◆ **PROBLEM TO WORK ON**
For the records below, print the lines from the line with "[00:00.000]" through the line with "18: (520, 319, 0.23)" exactly as written; include both end lines and exclude the rest.

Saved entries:
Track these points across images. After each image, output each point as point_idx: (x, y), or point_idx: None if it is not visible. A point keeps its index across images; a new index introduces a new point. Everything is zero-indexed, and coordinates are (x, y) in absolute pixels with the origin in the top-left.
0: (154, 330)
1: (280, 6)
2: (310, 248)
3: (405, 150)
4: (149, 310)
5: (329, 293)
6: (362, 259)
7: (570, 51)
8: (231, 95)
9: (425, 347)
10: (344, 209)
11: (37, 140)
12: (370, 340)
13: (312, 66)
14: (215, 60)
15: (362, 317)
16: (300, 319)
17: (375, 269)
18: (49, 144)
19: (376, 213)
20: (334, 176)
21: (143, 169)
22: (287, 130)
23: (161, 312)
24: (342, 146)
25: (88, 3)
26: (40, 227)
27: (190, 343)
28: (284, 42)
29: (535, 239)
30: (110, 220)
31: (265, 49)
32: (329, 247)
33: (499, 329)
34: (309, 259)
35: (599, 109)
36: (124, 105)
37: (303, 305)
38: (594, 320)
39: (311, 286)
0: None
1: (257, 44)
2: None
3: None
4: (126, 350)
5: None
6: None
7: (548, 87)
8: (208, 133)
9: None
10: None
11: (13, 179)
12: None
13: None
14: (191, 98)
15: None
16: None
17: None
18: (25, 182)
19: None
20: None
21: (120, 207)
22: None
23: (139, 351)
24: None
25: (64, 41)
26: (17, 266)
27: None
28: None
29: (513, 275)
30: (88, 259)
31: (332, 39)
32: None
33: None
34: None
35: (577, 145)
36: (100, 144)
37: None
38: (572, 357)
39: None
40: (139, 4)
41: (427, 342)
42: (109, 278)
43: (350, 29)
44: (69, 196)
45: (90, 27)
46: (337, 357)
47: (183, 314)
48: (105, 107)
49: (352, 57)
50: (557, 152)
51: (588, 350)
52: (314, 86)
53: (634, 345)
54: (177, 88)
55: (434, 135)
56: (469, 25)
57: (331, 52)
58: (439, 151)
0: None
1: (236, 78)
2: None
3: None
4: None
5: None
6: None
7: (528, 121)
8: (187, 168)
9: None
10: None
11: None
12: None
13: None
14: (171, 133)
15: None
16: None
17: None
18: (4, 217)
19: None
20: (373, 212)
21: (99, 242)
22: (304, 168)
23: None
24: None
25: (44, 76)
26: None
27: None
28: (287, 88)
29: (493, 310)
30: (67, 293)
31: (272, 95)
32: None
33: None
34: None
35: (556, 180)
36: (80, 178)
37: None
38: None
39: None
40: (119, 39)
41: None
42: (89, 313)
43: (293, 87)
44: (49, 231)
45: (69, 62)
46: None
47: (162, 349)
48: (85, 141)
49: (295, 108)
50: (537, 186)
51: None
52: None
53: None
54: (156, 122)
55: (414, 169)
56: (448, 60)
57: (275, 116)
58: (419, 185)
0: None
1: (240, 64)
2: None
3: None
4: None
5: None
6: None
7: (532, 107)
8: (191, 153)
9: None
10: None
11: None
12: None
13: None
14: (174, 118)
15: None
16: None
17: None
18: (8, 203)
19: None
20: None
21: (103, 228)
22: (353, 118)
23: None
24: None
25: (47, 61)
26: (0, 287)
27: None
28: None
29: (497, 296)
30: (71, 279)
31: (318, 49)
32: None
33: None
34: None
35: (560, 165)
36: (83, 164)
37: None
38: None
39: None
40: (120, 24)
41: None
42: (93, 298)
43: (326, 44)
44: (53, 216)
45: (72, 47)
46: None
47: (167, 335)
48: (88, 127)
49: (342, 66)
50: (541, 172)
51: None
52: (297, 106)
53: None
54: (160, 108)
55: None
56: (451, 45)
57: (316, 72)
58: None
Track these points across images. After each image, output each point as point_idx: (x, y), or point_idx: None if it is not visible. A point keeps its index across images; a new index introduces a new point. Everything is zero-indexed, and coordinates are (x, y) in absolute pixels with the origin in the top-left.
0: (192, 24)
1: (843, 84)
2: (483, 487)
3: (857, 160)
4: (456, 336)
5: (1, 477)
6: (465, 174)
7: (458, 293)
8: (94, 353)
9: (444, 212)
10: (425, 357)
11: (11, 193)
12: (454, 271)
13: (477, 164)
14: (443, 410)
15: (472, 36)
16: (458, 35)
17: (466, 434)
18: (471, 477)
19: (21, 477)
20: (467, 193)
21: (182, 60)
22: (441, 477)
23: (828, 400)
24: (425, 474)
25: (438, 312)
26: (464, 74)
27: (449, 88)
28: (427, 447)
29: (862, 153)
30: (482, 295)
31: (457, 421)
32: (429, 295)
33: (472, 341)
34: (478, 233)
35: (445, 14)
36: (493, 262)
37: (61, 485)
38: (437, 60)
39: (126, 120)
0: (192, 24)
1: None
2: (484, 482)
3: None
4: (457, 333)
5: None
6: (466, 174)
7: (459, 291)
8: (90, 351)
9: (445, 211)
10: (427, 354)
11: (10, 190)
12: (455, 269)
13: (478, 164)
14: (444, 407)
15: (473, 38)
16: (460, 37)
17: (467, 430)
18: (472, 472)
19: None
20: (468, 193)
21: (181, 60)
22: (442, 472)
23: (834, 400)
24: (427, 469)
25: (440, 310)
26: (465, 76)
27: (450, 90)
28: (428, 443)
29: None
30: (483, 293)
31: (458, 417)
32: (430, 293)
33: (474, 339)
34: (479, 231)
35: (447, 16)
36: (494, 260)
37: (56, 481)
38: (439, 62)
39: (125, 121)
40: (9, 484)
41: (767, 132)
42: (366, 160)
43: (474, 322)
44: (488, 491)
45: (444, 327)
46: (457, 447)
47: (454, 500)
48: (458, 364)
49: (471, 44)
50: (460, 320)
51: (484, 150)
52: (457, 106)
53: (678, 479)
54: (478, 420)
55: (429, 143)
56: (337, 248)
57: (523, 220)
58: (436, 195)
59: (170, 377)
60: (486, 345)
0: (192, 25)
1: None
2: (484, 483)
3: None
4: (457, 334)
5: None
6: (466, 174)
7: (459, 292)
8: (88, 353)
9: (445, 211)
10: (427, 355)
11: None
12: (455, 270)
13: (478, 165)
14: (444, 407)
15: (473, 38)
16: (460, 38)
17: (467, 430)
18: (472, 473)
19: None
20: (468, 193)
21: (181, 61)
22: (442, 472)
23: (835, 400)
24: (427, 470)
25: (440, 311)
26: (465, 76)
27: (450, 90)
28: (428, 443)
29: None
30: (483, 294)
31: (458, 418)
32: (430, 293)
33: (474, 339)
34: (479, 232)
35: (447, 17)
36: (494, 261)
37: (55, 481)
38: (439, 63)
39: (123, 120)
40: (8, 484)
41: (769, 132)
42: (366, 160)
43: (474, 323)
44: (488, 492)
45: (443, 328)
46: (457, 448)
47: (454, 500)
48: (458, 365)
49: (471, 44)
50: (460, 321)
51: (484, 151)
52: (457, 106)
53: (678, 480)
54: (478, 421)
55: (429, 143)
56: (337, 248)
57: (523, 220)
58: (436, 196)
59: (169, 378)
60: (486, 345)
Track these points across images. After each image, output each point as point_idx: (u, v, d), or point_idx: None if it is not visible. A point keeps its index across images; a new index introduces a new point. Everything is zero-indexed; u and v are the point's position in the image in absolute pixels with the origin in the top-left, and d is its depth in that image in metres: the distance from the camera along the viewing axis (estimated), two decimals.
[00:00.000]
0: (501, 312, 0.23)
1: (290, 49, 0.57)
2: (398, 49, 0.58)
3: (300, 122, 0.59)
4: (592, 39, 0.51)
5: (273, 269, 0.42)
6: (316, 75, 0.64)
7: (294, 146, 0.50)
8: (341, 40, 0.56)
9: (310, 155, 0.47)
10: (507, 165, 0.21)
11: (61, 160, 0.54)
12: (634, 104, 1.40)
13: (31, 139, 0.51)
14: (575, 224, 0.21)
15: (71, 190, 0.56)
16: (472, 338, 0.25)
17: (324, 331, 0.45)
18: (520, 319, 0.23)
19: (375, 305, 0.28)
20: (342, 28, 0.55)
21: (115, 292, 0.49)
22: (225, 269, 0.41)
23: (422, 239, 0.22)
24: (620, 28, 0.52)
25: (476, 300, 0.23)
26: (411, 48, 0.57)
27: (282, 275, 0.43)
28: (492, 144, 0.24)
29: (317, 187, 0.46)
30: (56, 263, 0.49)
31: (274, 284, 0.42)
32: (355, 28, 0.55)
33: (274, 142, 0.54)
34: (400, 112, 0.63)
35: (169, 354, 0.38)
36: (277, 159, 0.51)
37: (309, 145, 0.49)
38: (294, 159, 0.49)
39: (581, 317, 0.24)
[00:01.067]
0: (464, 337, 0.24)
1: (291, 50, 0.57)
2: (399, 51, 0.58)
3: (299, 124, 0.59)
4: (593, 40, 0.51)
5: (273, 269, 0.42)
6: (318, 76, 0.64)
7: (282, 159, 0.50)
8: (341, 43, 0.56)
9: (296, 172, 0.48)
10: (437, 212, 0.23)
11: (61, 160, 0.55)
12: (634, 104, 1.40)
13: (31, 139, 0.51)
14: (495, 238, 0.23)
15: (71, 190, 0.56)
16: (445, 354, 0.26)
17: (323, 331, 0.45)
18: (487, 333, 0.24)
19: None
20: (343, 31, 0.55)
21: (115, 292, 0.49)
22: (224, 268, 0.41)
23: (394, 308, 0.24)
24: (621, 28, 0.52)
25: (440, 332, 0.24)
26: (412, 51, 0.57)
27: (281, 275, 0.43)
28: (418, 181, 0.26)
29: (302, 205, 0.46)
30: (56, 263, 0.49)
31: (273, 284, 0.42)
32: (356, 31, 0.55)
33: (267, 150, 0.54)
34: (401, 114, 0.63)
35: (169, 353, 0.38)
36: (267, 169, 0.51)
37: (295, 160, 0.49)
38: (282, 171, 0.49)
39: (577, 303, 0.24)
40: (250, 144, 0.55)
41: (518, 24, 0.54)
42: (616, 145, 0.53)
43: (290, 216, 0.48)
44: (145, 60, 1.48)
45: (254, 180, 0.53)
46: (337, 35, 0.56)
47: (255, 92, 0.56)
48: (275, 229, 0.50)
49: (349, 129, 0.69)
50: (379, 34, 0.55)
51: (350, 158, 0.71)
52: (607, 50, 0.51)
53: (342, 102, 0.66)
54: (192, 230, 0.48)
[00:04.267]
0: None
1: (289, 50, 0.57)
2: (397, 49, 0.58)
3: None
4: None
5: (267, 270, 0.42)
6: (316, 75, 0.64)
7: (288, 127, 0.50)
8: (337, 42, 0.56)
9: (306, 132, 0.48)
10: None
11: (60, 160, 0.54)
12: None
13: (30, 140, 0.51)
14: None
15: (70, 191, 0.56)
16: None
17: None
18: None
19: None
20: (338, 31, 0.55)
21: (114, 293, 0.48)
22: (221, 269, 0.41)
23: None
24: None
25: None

◆ **ANSWER BOX**
[00:00.000]
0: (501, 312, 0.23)
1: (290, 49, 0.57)
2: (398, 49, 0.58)
3: (300, 122, 0.59)
4: (592, 39, 0.51)
5: (273, 269, 0.42)
6: (316, 75, 0.64)
7: (294, 146, 0.50)
8: (341, 40, 0.56)
9: (310, 155, 0.47)
10: (507, 165, 0.21)
11: (61, 160, 0.54)
12: (634, 104, 1.40)
13: (31, 139, 0.51)
14: (575, 224, 0.21)
15: (71, 190, 0.56)
16: (472, 338, 0.25)
17: (324, 331, 0.45)
18: (520, 319, 0.23)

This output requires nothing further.